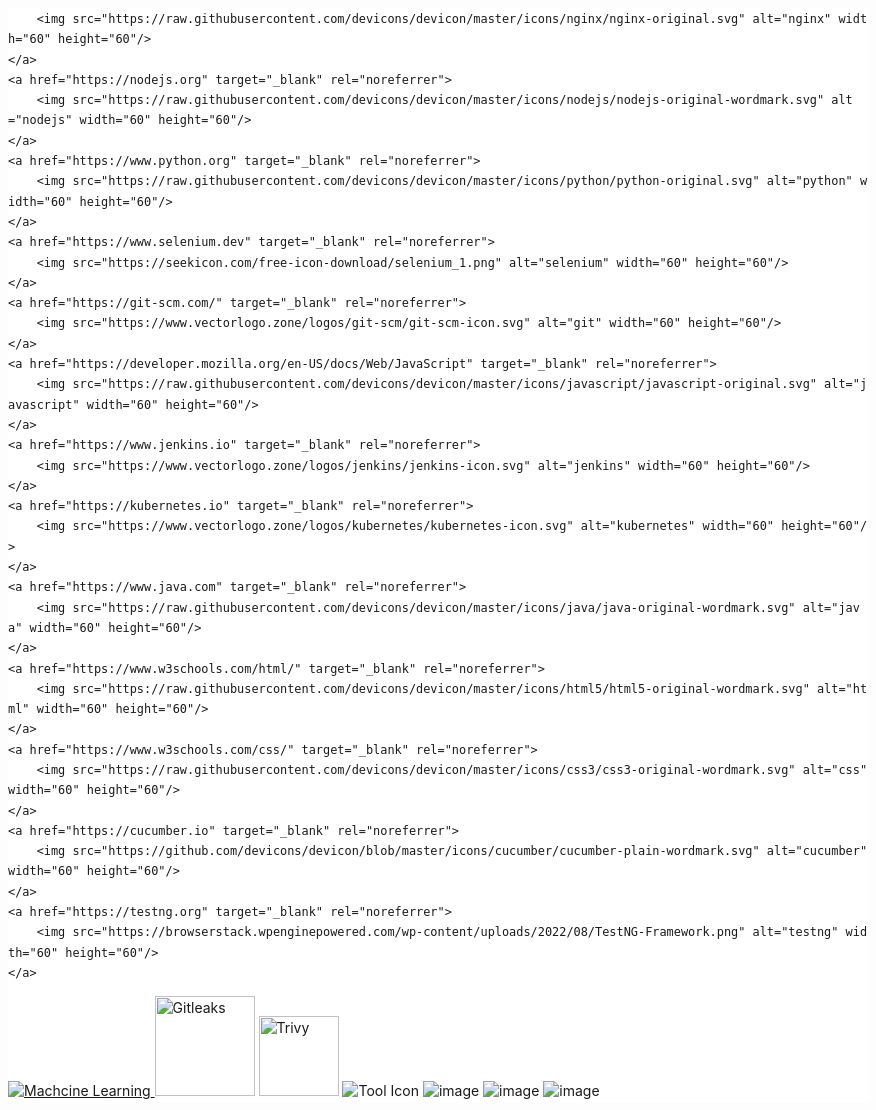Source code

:         <img src="https://raw.githubusercontent.com/devicons/devicon/master/icons/nginx/nginx-original.svg" alt="nginx" width="60" height="60"/> 
    </a> 
    <a href="https://nodejs.org" target="_blank" rel="noreferrer"> 
        <img src="https://raw.githubusercontent.com/devicons/devicon/master/icons/nodejs/nodejs-original-wordmark.svg" alt="nodejs" width="60" height="60"/> 
    </a> 
    <a href="https://www.python.org" target="_blank" rel="noreferrer"> 
        <img src="https://raw.githubusercontent.com/devicons/devicon/master/icons/python/python-original.svg" alt="python" width="60" height="60"/> 
    </a> 
    <a href="https://www.selenium.dev" target="_blank" rel="noreferrer"> 
        <img src="https://seekicon.com/free-icon-download/selenium_1.png" alt="selenium" width="60" height="60"/> 
    </a> 
    <a href="https://git-scm.com/" target="_blank" rel="noreferrer"> 
        <img src="https://www.vectorlogo.zone/logos/git-scm/git-scm-icon.svg" alt="git" width="60" height="60"/> 
    </a> 
    <a href="https://developer.mozilla.org/en-US/docs/Web/JavaScript" target="_blank" rel="noreferrer"> 
        <img src="https://raw.githubusercontent.com/devicons/devicon/master/icons/javascript/javascript-original.svg" alt="javascript" width="60" height="60"/> 
    </a> 
    <a href="https://www.jenkins.io" target="_blank" rel="noreferrer"> 
        <img src="https://www.vectorlogo.zone/logos/jenkins/jenkins-icon.svg" alt="jenkins" width="60" height="60"/> 
    </a> 
    <a href="https://kubernetes.io" target="_blank" rel="noreferrer"> 
        <img src="https://www.vectorlogo.zone/logos/kubernetes/kubernetes-icon.svg" alt="kubernetes" width="60" height="60"/> 
    </a>
    <a href="https://www.java.com" target="_blank" rel="noreferrer"> 
        <img src="https://raw.githubusercontent.com/devicons/devicon/master/icons/java/java-original-wordmark.svg" alt="java" width="60" height="60"/> 
    </a>
    <a href="https://www.w3schools.com/html/" target="_blank" rel="noreferrer"> 
        <img src="https://raw.githubusercontent.com/devicons/devicon/master/icons/html5/html5-original-wordmark.svg" alt="html" width="60" height="60"/> 
    </a>
    <a href="https://www.w3schools.com/css/" target="_blank" rel="noreferrer"> 
        <img src="https://raw.githubusercontent.com/devicons/devicon/master/icons/css3/css3-original-wordmark.svg" alt="css" width="60" height="60"/> 
    </a>
    <a href="https://cucumber.io" target="_blank" rel="noreferrer"> 
        <img src="https://github.com/devicons/devicon/blob/master/icons/cucumber/cucumber-plain-wordmark.svg" alt="cucumber" width="60" height="60"/> 
    </a>
    <a href="https://testng.org" target="_blank" rel="noreferrer"> 
        <img src="https://browserstack.wpenginepowered.com/wp-content/uploads/2022/08/TestNG-Framework.png" alt="testng" width="60" height="60"/> 
    </a>
  <a href="https://www.ibm.com/topics/machine-learning" target="_blank" rel="noreferrer"> 
        <img src="https://www.wi6labs.com/wp-content/uploads/2019/12/Machine-learning-logo.png" alt="Machcine Learning" width="60" height="60"/> 
    </a>
  <img src="https://github.com/user-attachments/assets/d2c97615-d9a4-4a23-9b17-7f3174658bef" title="Gitleaks" width="100" height="100" style="display: inline-block;"/>
  <img src="https://github.com/user-attachments/assets/0a6bb8e7-c3d9-4c4f-a4a2-9457df3bf688" title="Trivy" width="80" height="80" style="display: inline-block;"/>
  <img src="https://github.com/user-attachments/assets/f654c0fb-0a37-4a8a-bbda-678770c2c810" width="80" alt="Tool Icon"/>
  <img width="80" height="80" alt="image" src="https://github.com/user-attachments/assets/9a13ab00-db45-41de-b812-3298bc7fdf73" />
  <img width="120" height="120" alt="image" src="https://miro.medium.com/v2/resize:fit:566/0*1zLOvNbyf3kDo_X9.png" />
  <img width="90" height="90" alt="image" src="https://th.bing.com/th/id/R.a9185082a4e4e8b50f48f39559cad37f?rik=rAkTtKvzX3Evcw&riu=http%3a%2f%2f2.bp.blogspot.com%2f-KsaRnl5Y_4g%2fUuWNUjLxBLI%2fAAAAAAAAAlk%2f0xJc0gGKIb0%2fs1600%2fowasp-logo.png&ehk=8olGVCeOv8pPZ4uhNnam8yM3ZgSNXOJY2kq%2bIfjSYR0%3d&risl=&pid=ImgRaw&r=0" />

    
</p>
______
Work required
Give back the whole listing exactly; no pictures.

Result
Source code

:         <img src="https://raw.githubusercontent.com/devicons/devicon/master/icons/nginx/nginx-original.svg" alt="nginx" width="60" height="60"/> 
    </a> 
    <a href="https://nodejs.org" target="_blank" rel="noreferrer"> 
        <img src="https://raw.githubusercontent.com/devicons/devicon/master/icons/nodejs/nodejs-original-wordmark.svg" alt="nodejs" width="60" height="60"/> 
    </a> 
    <a href="https://www.python.org" target="_blank" rel="noreferrer"> 
        <img src="https://raw.githubusercontent.com/devicons/devicon/master/icons/python/python-original.svg" alt="python" width="60" height="60"/> 
    </a> 
    <a href="https://www.selenium.dev" target="_blank" rel="noreferrer"> 
        <img src="https://seekicon.com/free-icon-download/selenium_1.png" alt="selenium" width="60" height="60"/> 
    </a> 
    <a href="https://git-scm.com/" target="_blank" rel="noreferrer"> 
        <img src="https://www.vectorlogo.zone/logos/git-scm/git-scm-icon.svg" alt="git" width="60" height="60"/> 
    </a> 
    <a href="https://developer.mozilla.org/en-US/docs/Web/JavaScript" target="_blank" rel="noreferrer"> 
        <img src="https://raw.githubusercontent.com/devicons/devicon/master/icons/javascript/javascript-original.svg" alt="javascript" width="60" height="60"/> 
    </a> 
    <a href="https://www.jenkins.io" target="_blank" rel="noreferrer"> 
        <img src="https://www.vectorlogo.zone/logos/jenkins/jenkins-icon.svg" alt="jenkins" width="60" height="60"/> 
    </a> 
    <a href="https://kubernetes.io" target="_blank" rel="noreferrer"> 
        <img src="https://www.vectorlogo.zone/logos/kubernetes/kubernetes-icon.svg" alt="kubernetes" width="60" height="60"/> 
    </a>
    <a href="https://www.java.com" target="_blank" rel="noreferrer"> 
        <img src="https://raw.githubusercontent.com/devicons/devicon/master/icons/java/java-original-wordmark.svg" alt="java" width="60" height="60"/> 
    </a>
    <a href="https://www.w3schools.com/html/" target="_blank" rel="noreferrer"> 
        <img src="https://raw.githubusercontent.com/devicons/devicon/master/icons/html5/html5-original-wordmark.svg" alt="html" width="60" height="60"/> 
    </a>
    <a href="https://www.w3schools.com/css/" target="_blank" rel="noreferrer"> 
        <img src="https://raw.githubusercontent.com/devicons/devicon/master/icons/css3/css3-original-wordmark.svg" alt="css" width="60" height="60"/> 
    </a>
    <a href="https://cucumber.io" target="_blank" rel="noreferrer"> 
        <img src="https://github.com/devicons/devicon/blob/master/icons/cucumber/cucumber-plain-wordmark.svg" alt="cucumber" width="60" height="60"/> 
    </a>
    <a href="https://testng.org" target="_blank" rel="noreferrer"> 
        <img src="https://browserstack.wpenginepowered.com/wp-content/uploads/2022/08/TestNG-Framework.png" alt="testng" width="60" height="60"/> 
    </a>
  <a href="https://www.ibm.com/topics/machine-learning" target="_blank" rel="noreferrer"> 
        <img src="https://www.wi6labs.com/wp-content/uploads/2019/12/Machine-learning-logo.png" alt="Machcine Learning" width="60" height="60"/> 
    </a>
  <img src="https://github.com/user-attachments/assets/d2c97615-d9a4-4a23-9b17-7f3174658bef" title="Gitleaks" width="100" height="100" style="display: inline-block;"/>
  <img src="https://github.com/user-attachments/assets/0a6bb8e7-c3d9-4c4f-a4a2-9457df3bf688" title="Trivy" width="80" height="80" style="display: inline-block;"/>
  <img src="https://github.com/user-attachments/assets/f654c0fb-0a37-4a8a-bbda-678770c2c810" width="80" alt="Tool Icon"/>
  <img width="80" height="80" alt="image" src="https://github.com/user-attachments/assets/9a13ab00-db45-41de-b812-3298bc7fdf73" />
  <img width="120" height="120" alt="image" src="https://miro.medium.com/v2/resize:fit:566/0*1zLOvNbyf3kDo_X9.png" />
  <img width="90" height="90" alt="image" src="https://th.bing.com/th/id/R.a9185082a4e4e8b50f48f39559cad37f?rik=rAkTtKvzX3Evcw&riu=http%3a%2f%2f2.bp.blogspot.com%2f-KsaRnl5Y_4g%2fUuWNUjLxBLI%2fAAAAAAAAAlk%2f0xJc0gGKIb0%2fs1600%2fowasp-logo.png&ehk=8olGVCeOv8pPZ4uhNnam8yM3ZgSNXOJY2kq%2bIfjSYR0%3d&risl=&pid=ImgRaw&r=0" />

    
</p>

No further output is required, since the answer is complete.